Hamilton music lovers were treated to a virtuoso demonstration on an extraordinary instrument recently.
Russian musician Lydia Kavina played the theremin, an instrument that is not physically touched during performance, to an enthralled Spark Week audience.
Kavina was the guest of the School of Media Arts and the principal musician in composer David Sidwell’s first performance of Conversation between Theremin and Soprano.
Kavina, the great- niece of Russian electronics pioneer Leon Theremin, flew from Moscow to demonstrate the theremin .
Similar to a singing voice, very sensitive and not a machine, the theremin can alter its sound with the slightest change of a performer’s breath.

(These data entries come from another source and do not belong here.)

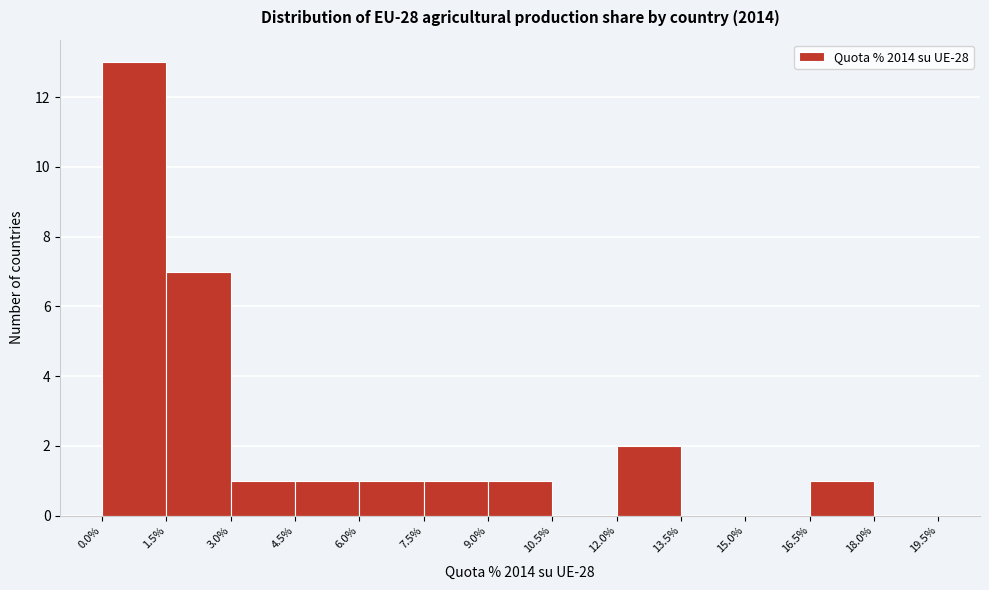

Reading left to right, transcribe this chart: for each bar, give the range it covers on the x-axis and its height. The values are not printed on the chart, so give them approximately, as read against the axis.

0.0% to 1.5%: 13
1.5% to 3.0%: 7
3.0% to 4.5%: 1
4.5% to 6.0%: 1
6.0% to 7.5%: 1
7.5% to 9.0%: 1
9.0% to 10.5%: 1
10.5% to 12.0%: 0
12.0% to 13.5%: 2
13.5% to 15.0%: 0
15.0% to 16.5%: 0
16.5% to 18.0%: 1
18.0% to 19.5%: 0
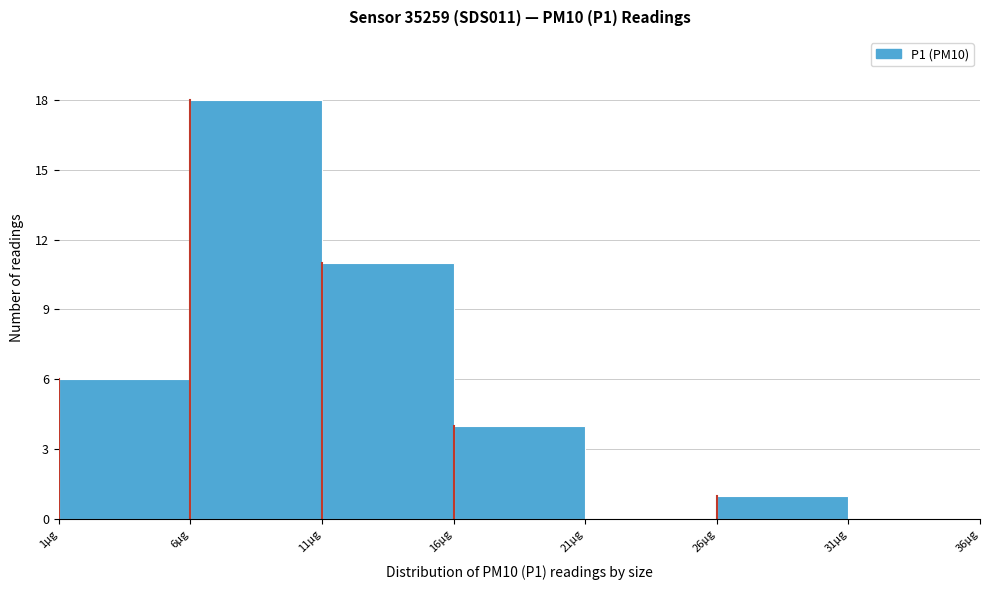

What is the height of the bar covering 6 to 11 on the x-axis? The values are not printed on the chart, so give them approximately, as read against the axis.

18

It requires an ear for musical sound but can teach the untrained or unmusical to read tones by “free styling.”
The performance also launched the English-language edition of a book on Theremin, titled The Soviet Faust.
The theremin is an ether-wave instrument/Etherophone/Thereminvox which produces sound by magnetic energy created through movement.
Two antennae are attached to the ends of an oblong box and sense the movement of the player.
A protégée of inventor Leon Theremin’s teachings from the age of eight, Kavina describes playing as creating melody with the movement of hand and finger.
The eerie sounds have been picked up by composers for science fiction soundtracks, film music and sound effects.
The theremin was used in several movie soundtracks during the 1950s and 1960s when it provided background mood music for such sci-fi classics as The Day the Earth Stood Still and It Came from Outer Space, as well as thriller soundtracks in The Lost Weekend and Spellbound.
Miss Kavina herself has been involved in 1000 theatre, radio, and television performances around the world – working on music scores for Tim Burton’s directed film Ed Wood (1994) and Brad Anderson’s The Machinist (2004).
Kavina described the performance, which incorporated a video by John Mandelberg, as very challenging.
“Such a collaboration of video, sound… was a theatrical production that had to come together for everyone [in a short amount of time],” Kavina said.
According to Kavina, Spark’s budding theremin players at her workshop the following day all had promise.
“They were very excellent, some get it straight away. Most musicians pick it up easily… it can take a very long time [for those not musically trained],” she said.
The four instrumentalists for the Spark Week performance in the Atrium auditorium were soprano Pamela Wallace, pianist Alexandra Wiltshire, cellist Tim Carpenter, and Debbie Nisbet on synthesiser.